Tuesday, August 11, 2009

What impact did the path chosen by the speaker in "The Road Not Taken" make on his life?

"The Road Not Taken" by Robert Frost is an ambiguous poem that can be interpreted in several different ways. Depending on one's approach to the poem, the impact of choosing the "road less traveled by" can be positive, negative, or negligible. 


One common way of interpreting the poem is as a celebration of individualism and non-conformity. Frost wrote the poem in 1915, and since then many readers have felt that the poem encourages them to strike out off the beaten path and choose a way that suits them, not the way that most people are taking. With such an interpretation, the "sigh" of the speaker "ages and ages hence" is a sigh of contentment for a fulfilled life, and that fulfillment is interpreted to be what the speaker calls "all the difference." That is, the speaker sighs in contentment because the choice to follow his own path leads to fulfillment--more than would have been realized if the more traveled road had been chosen. Thus the impact of the choice in this case is positive.


Another way, equally valid, of interpreting the poem is to understand the poem as being about how irreversible decisions are. With this approach, readers focus on the fact that the speaker "doubted if I should ever come back." Once a decision is reached, it is momentous, and there's no going back. In this interpretation, one could see how the "sigh" of the speaker could be one of regret. In his old age, the speaker may wish he had pursued a different path in life, but that one significant decision in his youth set him on a direction that could not be undone. In this case, the impact of the road chosen is negative.

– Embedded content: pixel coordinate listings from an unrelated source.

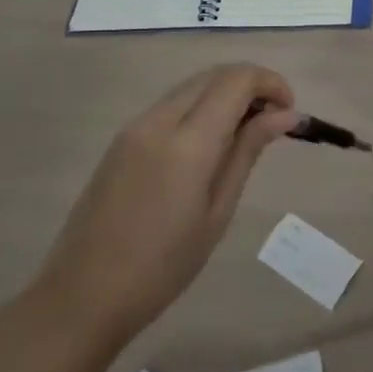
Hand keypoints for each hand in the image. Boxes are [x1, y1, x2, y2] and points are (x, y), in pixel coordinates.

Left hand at [32, 65, 299, 336]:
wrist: (82, 296)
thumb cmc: (163, 266)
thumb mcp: (218, 211)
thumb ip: (248, 151)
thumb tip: (286, 115)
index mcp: (188, 141)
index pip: (237, 80)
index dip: (271, 83)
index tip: (291, 112)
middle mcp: (159, 120)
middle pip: (214, 75)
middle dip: (251, 85)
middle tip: (274, 121)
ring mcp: (135, 127)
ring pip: (192, 86)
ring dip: (225, 95)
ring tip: (247, 134)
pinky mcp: (121, 140)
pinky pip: (171, 105)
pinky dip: (201, 108)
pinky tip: (210, 145)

Finally, the third interpretation, and actually Frost's intent, is that the poem is a tongue-in-cheek jab at indecisive people who make too much of any single decision. Some people deliberate too long over the minutest choices, believing each one to be a life-altering action. In this case, the poem seeks to point out, through melodramatic irony ("Oh, I kept the first for another day!"), that a small decision is really just that--not something that one will reminisce about "ages and ages hence." Or if the person does attribute such undeserved importance to a single choice, it will be because the person tends toward hyperbole. In this case, "all the difference" is to be taken as verbal irony, meaning the opposite. In fact, the decision is not consequential, and the impact on the speaker's life is negligible. 


Frost admitted this poem was "tricky," and readers have taken from it many different meanings. The poem allows for the impact of the choice of the path to be good, bad, or indifferent.